Saved data entries
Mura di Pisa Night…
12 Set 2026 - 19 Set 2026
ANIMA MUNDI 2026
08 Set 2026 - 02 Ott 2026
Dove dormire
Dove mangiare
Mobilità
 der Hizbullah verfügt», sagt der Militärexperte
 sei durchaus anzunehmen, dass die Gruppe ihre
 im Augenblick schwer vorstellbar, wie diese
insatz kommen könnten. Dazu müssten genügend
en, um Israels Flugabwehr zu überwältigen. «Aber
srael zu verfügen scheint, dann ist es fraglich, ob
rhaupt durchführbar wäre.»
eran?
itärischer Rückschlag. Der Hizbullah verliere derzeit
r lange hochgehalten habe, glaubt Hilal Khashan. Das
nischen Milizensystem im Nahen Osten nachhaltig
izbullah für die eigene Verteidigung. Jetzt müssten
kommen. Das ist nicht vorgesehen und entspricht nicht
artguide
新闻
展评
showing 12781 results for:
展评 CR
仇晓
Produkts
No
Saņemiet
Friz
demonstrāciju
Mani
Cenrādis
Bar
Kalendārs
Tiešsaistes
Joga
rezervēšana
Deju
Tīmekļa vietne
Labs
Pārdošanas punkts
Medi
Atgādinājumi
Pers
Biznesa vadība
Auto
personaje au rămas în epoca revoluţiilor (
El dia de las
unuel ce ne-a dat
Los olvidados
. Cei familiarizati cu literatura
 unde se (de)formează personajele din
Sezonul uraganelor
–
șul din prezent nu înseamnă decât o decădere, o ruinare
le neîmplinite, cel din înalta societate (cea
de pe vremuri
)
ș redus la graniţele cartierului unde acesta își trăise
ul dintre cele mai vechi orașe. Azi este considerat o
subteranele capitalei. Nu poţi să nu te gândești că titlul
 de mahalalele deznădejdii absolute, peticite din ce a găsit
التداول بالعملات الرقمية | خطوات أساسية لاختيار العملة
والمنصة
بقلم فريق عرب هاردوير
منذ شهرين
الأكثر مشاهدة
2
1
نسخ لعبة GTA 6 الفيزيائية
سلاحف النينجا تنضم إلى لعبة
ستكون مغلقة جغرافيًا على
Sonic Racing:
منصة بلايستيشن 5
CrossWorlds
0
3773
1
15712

JOB ITEM — Return, with no change at all, every line in the entries above from the line containing "Dove mangiare" through the line containing "r lange hochgehalten".

EXPECTED ANSWER —
Dove mangiare
Mobilità
 der Hizbullah verfügt», sagt der Militärexperte
 sei durchaus anzunehmen, dass die Gruppe ihre
 im Augenblick schwer vorstellbar, wie diese
insatz kommen könnten. Dazu müssten genügend
en, um Israels Flugabwehr zu überwältigen. «Aber
srael zu verfügen scheint, dann ist es fraglich, ob
rhaupt durchführbar wäre.»
eran?
itärischer Rückschlag. Der Hizbullah verliere derzeit
r lange hochgehalten habe, glaubt Hilal Khashan. Das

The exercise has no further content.